休みの日は図書館に行ったり、家で裁縫をしたり……、比較的お金がかからないように趣味を嗜んでいる。
結花千はふと、
「じゃあ、バイトをすればいいんじゃないの?」
「それは、お母さんがダメだって言うので……」
学生生活を満喫してほしい、という願いなのかもしれない。
実姫の場合、バイトを許可してしまえば、学校以外の時間の全てをバイトに注ぎ込みそうな予感がする。

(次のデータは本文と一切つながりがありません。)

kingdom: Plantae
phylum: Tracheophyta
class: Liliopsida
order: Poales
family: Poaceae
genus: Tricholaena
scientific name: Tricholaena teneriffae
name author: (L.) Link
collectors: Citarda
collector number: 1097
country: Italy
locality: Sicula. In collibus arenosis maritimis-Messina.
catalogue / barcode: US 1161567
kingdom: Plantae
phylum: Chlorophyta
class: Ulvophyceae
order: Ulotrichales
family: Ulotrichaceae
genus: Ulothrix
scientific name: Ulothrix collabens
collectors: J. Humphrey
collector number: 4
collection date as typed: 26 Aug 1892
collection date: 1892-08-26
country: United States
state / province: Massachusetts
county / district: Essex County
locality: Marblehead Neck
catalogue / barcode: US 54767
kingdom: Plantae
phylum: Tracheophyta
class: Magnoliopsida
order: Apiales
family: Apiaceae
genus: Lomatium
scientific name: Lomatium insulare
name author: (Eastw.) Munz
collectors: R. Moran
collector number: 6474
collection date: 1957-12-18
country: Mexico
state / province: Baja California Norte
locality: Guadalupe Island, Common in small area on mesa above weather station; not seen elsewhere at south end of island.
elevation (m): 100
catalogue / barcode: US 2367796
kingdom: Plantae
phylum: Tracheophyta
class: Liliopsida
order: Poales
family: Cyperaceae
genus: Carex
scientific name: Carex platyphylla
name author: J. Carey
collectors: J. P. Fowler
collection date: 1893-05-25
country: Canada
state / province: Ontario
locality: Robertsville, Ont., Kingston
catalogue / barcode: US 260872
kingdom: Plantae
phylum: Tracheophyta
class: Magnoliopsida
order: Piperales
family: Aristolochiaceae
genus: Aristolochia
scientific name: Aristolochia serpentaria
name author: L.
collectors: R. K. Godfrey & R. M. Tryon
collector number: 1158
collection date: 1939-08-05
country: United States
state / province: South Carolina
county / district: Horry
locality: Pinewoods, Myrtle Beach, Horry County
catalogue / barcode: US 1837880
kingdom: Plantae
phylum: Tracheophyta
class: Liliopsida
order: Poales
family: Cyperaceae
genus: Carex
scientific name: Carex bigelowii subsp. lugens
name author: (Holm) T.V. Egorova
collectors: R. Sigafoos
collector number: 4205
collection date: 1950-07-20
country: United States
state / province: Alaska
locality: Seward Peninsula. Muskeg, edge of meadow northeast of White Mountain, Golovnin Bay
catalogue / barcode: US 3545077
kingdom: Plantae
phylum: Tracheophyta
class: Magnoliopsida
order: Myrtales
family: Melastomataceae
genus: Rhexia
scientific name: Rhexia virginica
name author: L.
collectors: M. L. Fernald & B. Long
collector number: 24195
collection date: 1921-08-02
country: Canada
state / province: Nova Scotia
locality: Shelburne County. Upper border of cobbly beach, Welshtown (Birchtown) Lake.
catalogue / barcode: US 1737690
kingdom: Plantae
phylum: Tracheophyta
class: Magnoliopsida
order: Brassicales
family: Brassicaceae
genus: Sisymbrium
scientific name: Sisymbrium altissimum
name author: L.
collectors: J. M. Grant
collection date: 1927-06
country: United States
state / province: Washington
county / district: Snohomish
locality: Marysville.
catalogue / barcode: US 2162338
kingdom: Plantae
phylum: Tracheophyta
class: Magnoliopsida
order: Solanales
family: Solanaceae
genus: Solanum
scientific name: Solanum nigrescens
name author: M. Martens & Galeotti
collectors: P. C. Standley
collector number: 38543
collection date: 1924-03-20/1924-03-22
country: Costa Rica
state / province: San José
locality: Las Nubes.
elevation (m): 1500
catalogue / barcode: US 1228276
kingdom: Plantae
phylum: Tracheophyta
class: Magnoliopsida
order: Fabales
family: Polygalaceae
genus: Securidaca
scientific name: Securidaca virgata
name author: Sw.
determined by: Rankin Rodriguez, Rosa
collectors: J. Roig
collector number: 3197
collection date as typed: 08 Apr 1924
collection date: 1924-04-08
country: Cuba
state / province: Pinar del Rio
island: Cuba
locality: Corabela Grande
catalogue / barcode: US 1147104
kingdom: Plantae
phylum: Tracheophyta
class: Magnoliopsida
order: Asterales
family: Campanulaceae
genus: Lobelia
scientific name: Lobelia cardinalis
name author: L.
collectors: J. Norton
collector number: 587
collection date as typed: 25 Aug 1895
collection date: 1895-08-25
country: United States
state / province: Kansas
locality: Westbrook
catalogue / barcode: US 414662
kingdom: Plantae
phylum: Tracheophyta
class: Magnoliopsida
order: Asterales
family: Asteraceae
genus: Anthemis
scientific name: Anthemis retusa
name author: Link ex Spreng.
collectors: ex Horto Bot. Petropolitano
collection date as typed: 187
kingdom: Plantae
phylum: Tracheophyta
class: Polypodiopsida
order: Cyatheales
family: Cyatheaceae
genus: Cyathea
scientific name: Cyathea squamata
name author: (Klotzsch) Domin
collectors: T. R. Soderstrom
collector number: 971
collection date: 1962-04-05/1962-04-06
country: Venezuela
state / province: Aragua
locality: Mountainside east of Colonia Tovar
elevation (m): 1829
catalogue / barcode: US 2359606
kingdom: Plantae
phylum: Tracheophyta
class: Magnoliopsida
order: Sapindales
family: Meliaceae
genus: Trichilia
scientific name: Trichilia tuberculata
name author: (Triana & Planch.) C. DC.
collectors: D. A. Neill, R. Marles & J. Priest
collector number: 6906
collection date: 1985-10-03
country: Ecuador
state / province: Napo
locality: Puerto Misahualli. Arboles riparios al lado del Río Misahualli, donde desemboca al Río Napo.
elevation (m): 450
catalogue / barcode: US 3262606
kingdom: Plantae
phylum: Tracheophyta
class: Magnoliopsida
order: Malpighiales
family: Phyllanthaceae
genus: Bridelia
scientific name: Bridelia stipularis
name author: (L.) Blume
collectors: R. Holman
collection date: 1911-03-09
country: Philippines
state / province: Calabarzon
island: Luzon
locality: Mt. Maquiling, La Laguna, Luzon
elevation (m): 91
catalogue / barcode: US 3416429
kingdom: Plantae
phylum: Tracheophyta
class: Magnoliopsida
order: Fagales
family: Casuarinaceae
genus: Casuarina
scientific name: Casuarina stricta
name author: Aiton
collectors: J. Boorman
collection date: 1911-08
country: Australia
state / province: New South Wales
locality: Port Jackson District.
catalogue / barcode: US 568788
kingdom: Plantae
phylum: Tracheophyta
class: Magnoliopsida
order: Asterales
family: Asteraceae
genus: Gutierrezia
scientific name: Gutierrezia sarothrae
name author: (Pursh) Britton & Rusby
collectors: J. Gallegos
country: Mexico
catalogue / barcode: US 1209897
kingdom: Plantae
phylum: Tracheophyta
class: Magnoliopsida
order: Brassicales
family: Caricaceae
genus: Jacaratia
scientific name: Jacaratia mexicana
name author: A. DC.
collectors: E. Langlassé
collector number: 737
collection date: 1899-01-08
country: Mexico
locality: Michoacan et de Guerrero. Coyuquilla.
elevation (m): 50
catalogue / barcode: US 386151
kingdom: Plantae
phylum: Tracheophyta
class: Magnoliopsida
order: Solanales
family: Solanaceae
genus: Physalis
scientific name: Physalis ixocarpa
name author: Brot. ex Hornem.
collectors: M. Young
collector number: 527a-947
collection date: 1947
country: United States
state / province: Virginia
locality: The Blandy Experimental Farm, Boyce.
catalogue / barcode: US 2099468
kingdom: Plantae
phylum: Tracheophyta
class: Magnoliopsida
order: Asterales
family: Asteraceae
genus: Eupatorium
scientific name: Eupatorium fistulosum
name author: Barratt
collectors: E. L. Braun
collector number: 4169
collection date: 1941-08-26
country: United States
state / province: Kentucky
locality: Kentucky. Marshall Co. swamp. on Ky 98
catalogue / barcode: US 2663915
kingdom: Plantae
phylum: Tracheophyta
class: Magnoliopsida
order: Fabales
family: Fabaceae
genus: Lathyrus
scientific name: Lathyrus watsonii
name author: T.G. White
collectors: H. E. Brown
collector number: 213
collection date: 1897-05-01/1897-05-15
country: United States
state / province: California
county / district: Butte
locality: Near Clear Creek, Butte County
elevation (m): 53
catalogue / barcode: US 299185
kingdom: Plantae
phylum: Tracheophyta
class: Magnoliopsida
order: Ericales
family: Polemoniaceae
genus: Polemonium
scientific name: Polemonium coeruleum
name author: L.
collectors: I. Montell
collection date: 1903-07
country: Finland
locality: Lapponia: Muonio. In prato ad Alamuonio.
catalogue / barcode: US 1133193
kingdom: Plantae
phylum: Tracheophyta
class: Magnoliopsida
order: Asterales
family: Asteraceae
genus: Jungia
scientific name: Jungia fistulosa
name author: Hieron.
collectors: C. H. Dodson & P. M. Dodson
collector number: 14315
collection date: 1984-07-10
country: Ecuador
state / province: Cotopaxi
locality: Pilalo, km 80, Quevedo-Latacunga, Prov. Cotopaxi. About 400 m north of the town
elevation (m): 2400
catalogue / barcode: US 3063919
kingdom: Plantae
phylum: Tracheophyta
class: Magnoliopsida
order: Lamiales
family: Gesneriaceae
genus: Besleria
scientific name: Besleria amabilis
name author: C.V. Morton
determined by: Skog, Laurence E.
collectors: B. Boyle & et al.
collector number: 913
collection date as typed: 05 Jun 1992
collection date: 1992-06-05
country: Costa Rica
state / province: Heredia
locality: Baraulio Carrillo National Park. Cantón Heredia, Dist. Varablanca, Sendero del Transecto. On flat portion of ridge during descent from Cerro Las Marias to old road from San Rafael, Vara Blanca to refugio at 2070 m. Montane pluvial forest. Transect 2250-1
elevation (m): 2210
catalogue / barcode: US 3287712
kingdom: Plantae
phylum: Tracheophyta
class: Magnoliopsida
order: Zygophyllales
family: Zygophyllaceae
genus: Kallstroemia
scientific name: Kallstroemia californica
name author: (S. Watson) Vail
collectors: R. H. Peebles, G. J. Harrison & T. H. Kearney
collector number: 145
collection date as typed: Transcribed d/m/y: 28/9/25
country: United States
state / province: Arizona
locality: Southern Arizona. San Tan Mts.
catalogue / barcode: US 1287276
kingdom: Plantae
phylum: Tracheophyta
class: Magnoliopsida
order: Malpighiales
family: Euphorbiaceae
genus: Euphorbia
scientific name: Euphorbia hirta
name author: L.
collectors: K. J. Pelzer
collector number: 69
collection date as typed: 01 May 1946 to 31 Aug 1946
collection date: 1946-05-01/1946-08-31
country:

結花千がそう思ったのだから、実の母親もそう思うだろう。
「いいお母さんだね」
「……ですよ」
会計を終え、スーパーを出る。
結花千が買い物袋を持つと、実姫がぽかんとした。
彼女の足が止まり、結花千が先導する形になるが、実姫の家がどこだか知らなかった。
「なにしてるのー?」
「まさか、うちまで来る気ですか?」
ダメかな、ダメです、というやり取りを経ても結花千は実姫の後ろをついて行く。
ついて来ないでくださいと拒絶されても、結花千は退こうとはしなかった。
ずけずけと人の心に踏み込んで行くからこそ、結花千は嫌われやすい。
本人にも自覚はあった。
だがこういう人間だと知った上で受け入れてくれる友達は、きっと長く続く。
結花千にも自慢できる事がある。
忍耐力だけは、誰にも負けない自信があった。
「はぁ。先輩って、わたしと正反対なのに、友達がいない点は同じなんですね」
「いるよ、あたしにだって友達! 友達だと思えば友達なんだから!」
それでいいなら実姫にだって友達はいる。
しかし友達とは、最低でも互いに友達だと思っていなければ成立しない気がするのだから、実姫の指摘が正しい。
結花千は、細かいなぁ、と文句を漏らす。
実姫は、そんな結花千への警戒心を少しだけ解いた。
友達がいなくて、欲しがっている相手が近づいて来た。
同じような境遇に、親近感を抱いたと言えば、嘘ではない。
邪気など、最初から感じてはいなかった。
彼女たちは実姫に親身になってくれていた。
「……頼ってみても、いいのかも」
実姫が呟き、僅かに微笑んだ。
結花千の言い分に付け足した、互いに友達だと思っていれば友達になりえる。
その理論でいけば、結花千の言い分も全てが嘘というわけでもない。
「確かに……いますね。ここに一人」
「……え、今……っ」
行きましょうよ先輩、と、実姫は顔を背けたまま、残りの買い物袋を差し出した。
「先輩。持ってくれるんじゃないんですか?」
「うん。持つよ。これからなんでも持ってあげるから」
結花千は買い物袋をしっかりと握って、受け取った。